Facebook reportedly made an “emergency change” to its algorithm post-election to tamp down on news and posts from some sites and pages, identified by The New York Times as mostly right-leaning sources, from spreading what the platform deemed to be “election misinformation.” The result was the promotion of legacy media content and the suppression of alternative sources to news.
In the aftermath of the election, the social media giant initiated some of its “break glass” plans to curb what it deemed as misinformation circulating on its platform, according to The New York Times. The plans reportedly involved changing how the platform allows articles from certain outlets and posts from certain pages to spread.
Facebook employees found that after the election, news stories from right-leaning outlets and pages on instances of voter fraud, miscounted ballots, and other election irregularities, mistakes, and misconduct were some of the most popular articles on the platform. As the Times frames it, “President Trump was already casting the election as rigged, and stories from right-wing media outlets with false and misleading claims about discarded ballots, miscounted votes and skewed tallies were among the most popular news stories on the platform.”
To combat the spread of such stories, Facebook CEO Mark Zuckerberg agreed to change how his social media site promotes and suppresses certain news articles and posts in users’ news feeds. The Times reports:
It involved emphasizing the importance of what Facebook calls “news ecosystem quality” scores, or N.E.Q., a secret internal ranking it assigns to news publishers based on signals about the quality of their journalism.
Typically, N.E.Q. scores play a minor role in determining what appears on users’ feeds. But several days after the election, Mr. Zuckerberg agreed to increase the weight that Facebook’s algorithm gave to N.E.Q. scores to make sure authoritative news appeared more prominently, said three people with knowledge of the decision, who were not authorized to discuss internal deliberations.
The change was part of the “break glass” plans Facebook had spent months developing for the aftermath of a contested election. It resulted in a spike in visibility for big, mainstream publishers like CNN, The New York Times and NPR, while posts from highly engaged hyperpartisan pages, such as Breitbart and Occupy Democrats, became less visible, the employees said.
Facebook’s vice president of integrity, Guy Rosen, said on a call last week with reporters that changes made to the platform to cut down on what it deemed misleading and false information in the wake of the election are not meant to be permanent.

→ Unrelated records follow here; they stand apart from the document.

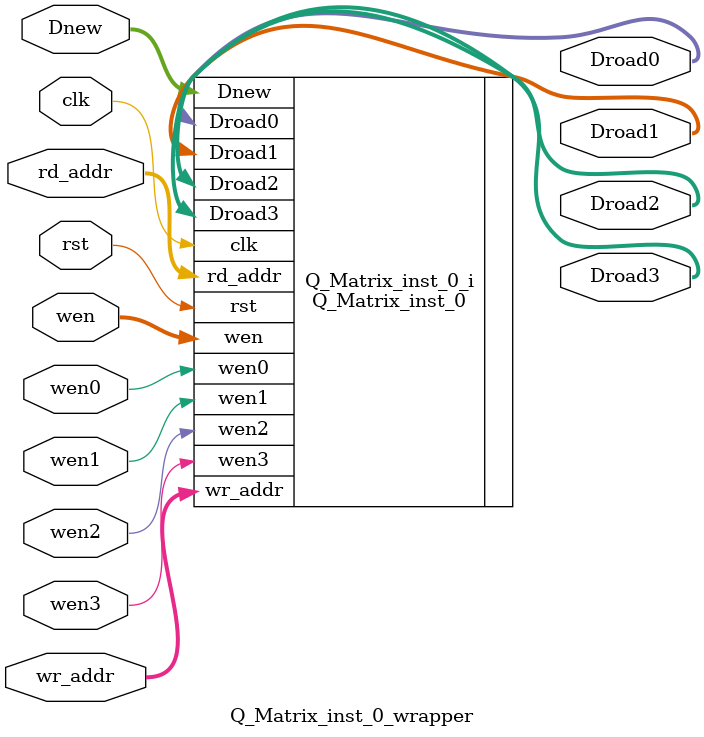
<source format=v>
`timescale 1 ps / 1 ps

module Q_Matrix_inst_0_wrapper
   (Dnew,
    Droad0,
    Droad1,
    Droad2,
    Droad3,
    clk,
    rd_addr,
    rst,
    wen,
    wen0,
    wen1,
    wen2,
    wen3,
    wr_addr);
  input [63:0]Dnew;
  output [63:0]Droad0;
  output [63:0]Droad1;
  output [63:0]Droad2;
  output [63:0]Droad3;
  input clk;
  input [31:0]rd_addr;
  input rst;
  input [7:0]wen;
  input wen0;
  input wen1;
  input wen2;
  input wen3;
  input [31:0]wr_addr;

  wire [63:0]Dnew;
  wire [63:0]Droad0;
  wire [63:0]Droad1;
  wire [63:0]Droad2;
  wire [63:0]Droad3;
  wire clk;
  wire [31:0]rd_addr;
  wire rst;
  wire [7:0]wen;
  wire wen0;
  wire wen1;
  wire wen2;
  wire wen3;
  wire [31:0]wr_addr;

  Q_Matrix_inst_0 Q_Matrix_inst_0_i
       (.Dnew(Dnew),
        .Droad0(Droad0),
        .Droad1(Droad1),
        .Droad2(Droad2),
        .Droad3(Droad3),
        .clk(clk),
        .rd_addr(rd_addr),
        .rst(rst),
        .wen(wen),
        .wen0(wen0),
        .wen1(wen1),
        .wen2(wen2),
        .wen3(wen3),
        .wr_addr(wr_addr));
endmodule

</source>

Rosen did say the social media company would track the effects of the changes and use the results to inform later decisions.
However, some Facebook employees are pushing to make the changes permanent, according to The Times. A handful of employees asked if the “nicer news feed” would remain in place at a company meeting a week after the election.
Facebook did not immediately respond to The Daily Wire’s request for comment.
A Facebook spokesman told the Times, “There are tensions in virtually every product decision we make and we’ve developed a companywide framework called ‘Better Decisions’ to ensure we make our decisions accurately, and that our goals are directly connected to delivering the best possible experiences for people.”